DIRECTIVE: Copy the result of filtering the entries below for lines that include the string "标的名称".

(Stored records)
◇ ◇ ◇ ◇ ◇ ◇ ◇

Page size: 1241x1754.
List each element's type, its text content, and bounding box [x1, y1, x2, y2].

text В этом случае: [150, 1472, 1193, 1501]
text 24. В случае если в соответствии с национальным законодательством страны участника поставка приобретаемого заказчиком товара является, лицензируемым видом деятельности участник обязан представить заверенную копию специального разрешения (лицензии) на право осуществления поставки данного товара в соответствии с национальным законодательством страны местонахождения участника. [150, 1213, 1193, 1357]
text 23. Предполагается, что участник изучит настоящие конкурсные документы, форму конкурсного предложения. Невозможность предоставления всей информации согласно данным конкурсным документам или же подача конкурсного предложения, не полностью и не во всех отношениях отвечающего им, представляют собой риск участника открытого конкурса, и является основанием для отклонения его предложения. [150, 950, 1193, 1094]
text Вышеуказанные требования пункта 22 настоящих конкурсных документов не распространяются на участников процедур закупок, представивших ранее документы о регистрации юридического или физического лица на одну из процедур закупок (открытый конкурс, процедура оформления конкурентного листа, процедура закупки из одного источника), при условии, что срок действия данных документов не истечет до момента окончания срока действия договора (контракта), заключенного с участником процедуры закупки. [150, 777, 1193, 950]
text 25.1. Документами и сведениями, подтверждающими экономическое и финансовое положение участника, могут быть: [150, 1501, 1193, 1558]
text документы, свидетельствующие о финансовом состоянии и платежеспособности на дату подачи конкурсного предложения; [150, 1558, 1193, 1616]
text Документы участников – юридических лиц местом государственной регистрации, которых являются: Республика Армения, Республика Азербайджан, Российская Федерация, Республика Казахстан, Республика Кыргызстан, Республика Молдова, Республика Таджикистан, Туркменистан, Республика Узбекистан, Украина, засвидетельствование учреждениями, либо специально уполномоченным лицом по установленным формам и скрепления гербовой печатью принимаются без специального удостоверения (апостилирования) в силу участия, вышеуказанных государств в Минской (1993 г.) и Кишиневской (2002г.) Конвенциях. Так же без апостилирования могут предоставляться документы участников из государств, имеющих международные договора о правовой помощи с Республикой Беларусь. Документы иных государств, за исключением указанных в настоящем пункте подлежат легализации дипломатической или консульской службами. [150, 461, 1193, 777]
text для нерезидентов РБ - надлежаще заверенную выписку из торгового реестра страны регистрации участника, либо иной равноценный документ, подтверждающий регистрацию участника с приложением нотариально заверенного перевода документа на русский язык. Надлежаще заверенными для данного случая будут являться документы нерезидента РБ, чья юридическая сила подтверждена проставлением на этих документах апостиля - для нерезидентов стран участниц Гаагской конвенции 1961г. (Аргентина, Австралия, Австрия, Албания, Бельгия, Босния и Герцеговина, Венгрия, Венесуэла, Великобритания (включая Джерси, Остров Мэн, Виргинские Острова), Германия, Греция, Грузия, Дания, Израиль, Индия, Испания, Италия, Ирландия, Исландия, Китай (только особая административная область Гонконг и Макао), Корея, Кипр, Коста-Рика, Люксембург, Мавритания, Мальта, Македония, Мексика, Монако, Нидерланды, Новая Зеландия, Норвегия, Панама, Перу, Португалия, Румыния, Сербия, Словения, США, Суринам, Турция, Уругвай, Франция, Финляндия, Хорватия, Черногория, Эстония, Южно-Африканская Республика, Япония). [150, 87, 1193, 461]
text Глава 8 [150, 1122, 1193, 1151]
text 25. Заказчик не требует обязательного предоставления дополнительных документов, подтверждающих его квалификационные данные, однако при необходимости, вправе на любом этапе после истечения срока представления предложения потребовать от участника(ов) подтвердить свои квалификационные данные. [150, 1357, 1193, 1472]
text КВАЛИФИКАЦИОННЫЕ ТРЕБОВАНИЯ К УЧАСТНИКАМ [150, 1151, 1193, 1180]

◇ ◇ ◇ ◇ ◇ ◇ ◇

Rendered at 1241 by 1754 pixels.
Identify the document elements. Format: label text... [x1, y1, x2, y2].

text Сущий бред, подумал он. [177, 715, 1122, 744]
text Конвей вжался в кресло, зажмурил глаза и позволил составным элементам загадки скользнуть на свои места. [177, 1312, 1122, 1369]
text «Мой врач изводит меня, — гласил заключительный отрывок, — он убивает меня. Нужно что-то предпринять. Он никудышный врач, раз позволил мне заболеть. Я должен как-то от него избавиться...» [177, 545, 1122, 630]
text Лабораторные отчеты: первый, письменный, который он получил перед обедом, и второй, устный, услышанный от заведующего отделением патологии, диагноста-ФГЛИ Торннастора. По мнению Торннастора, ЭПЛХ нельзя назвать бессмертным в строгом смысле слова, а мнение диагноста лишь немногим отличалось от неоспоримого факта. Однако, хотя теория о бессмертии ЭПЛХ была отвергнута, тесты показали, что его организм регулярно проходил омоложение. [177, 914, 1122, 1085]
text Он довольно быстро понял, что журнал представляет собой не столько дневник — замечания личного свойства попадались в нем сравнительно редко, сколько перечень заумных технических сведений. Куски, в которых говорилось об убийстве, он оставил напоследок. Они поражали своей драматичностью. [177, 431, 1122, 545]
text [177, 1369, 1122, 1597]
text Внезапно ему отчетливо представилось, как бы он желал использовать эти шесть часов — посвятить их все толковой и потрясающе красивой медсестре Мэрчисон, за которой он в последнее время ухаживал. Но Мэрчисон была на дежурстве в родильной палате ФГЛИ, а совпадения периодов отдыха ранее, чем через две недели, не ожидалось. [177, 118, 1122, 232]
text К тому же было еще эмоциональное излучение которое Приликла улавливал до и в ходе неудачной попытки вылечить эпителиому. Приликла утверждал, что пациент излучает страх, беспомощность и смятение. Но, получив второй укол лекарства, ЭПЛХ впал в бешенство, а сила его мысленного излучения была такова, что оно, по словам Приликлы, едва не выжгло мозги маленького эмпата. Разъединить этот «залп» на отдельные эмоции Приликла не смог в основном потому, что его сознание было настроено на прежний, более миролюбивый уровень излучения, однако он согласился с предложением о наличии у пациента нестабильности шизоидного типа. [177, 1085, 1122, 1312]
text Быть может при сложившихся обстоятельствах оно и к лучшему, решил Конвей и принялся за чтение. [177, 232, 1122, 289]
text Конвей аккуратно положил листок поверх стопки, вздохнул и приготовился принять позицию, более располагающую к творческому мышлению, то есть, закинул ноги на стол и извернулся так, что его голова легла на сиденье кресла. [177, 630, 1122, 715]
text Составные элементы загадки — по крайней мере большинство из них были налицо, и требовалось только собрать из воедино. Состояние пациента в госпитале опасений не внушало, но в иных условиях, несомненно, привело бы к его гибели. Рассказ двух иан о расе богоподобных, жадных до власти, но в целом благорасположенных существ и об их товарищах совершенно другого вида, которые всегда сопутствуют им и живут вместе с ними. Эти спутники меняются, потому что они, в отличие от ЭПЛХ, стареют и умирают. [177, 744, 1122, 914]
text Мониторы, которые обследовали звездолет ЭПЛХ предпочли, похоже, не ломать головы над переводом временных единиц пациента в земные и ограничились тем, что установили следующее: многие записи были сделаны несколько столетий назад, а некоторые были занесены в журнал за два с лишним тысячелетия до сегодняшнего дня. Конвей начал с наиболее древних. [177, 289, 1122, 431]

◇ ◇ ◇ ◇ ◇ ◇ ◇

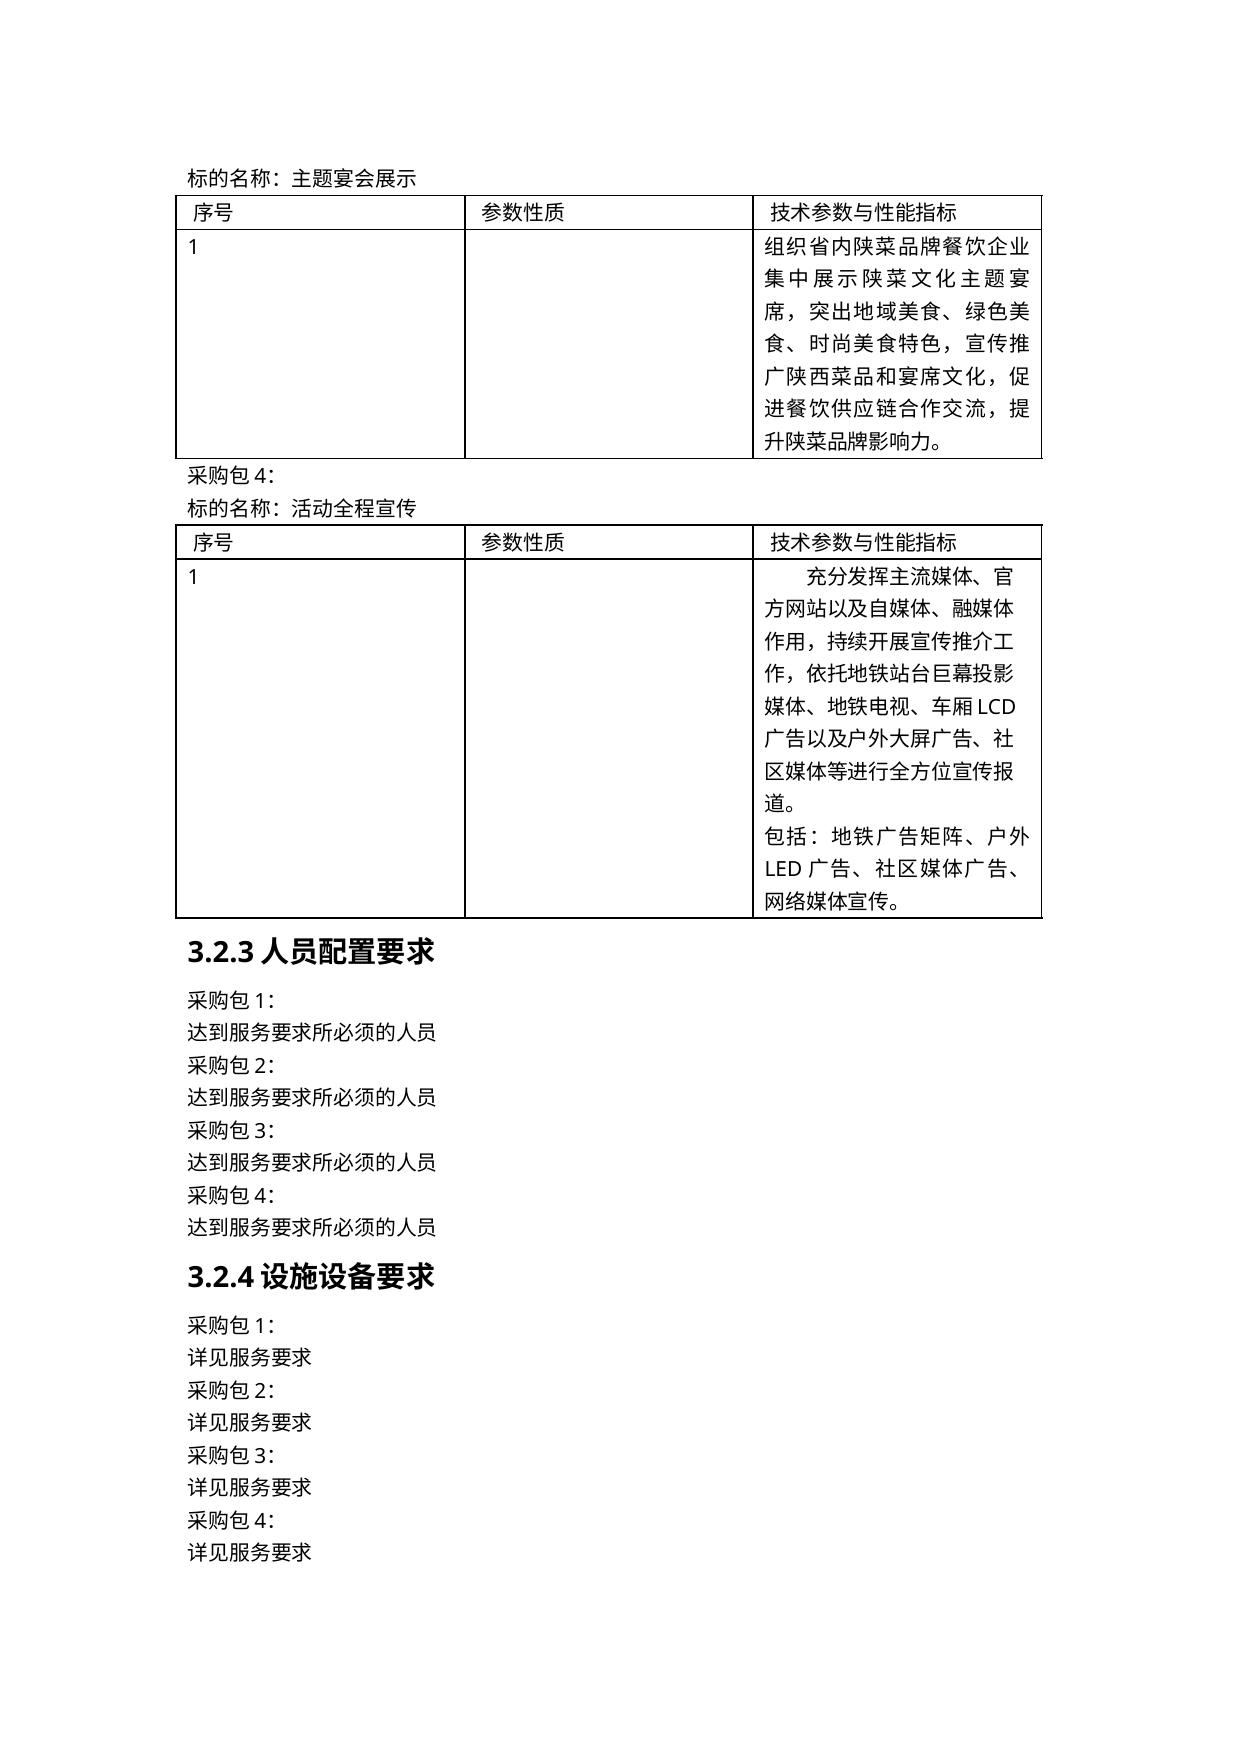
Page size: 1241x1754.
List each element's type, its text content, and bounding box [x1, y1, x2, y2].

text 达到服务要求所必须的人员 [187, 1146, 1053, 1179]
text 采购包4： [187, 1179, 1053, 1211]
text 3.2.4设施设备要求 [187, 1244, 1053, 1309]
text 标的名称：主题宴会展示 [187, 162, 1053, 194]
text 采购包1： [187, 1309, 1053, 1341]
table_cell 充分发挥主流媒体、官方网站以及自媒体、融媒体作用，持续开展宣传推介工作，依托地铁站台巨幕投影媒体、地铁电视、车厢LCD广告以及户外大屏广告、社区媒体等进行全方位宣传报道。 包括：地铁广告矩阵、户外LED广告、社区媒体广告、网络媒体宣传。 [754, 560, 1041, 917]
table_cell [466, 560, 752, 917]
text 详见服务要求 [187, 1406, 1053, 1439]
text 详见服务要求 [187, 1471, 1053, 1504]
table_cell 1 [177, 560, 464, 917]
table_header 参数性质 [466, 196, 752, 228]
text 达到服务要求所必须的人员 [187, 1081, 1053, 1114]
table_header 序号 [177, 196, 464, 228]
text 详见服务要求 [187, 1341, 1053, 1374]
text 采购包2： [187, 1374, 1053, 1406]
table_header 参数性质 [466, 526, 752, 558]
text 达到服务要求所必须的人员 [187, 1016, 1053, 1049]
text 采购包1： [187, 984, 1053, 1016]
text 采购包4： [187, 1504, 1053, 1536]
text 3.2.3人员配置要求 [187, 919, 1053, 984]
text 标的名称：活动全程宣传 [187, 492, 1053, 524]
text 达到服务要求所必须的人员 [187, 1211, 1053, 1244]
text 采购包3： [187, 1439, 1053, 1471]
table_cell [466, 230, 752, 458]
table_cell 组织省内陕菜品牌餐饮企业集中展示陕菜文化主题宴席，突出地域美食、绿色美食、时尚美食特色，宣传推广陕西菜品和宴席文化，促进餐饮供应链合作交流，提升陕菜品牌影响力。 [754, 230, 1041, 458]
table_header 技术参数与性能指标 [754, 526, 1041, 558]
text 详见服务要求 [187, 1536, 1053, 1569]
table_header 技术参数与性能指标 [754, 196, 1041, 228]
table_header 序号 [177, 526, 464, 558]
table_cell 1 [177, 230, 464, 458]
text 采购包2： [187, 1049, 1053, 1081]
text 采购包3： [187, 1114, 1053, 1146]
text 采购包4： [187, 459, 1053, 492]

◇ ◇ ◇ ◇ ◇ ◇ ◇

WRITTEN ANSWER:
text 标的名称：主题宴会展示 [187, 162, 1053, 194]
text 标的名称：活动全程宣传 [187, 492, 1053, 524]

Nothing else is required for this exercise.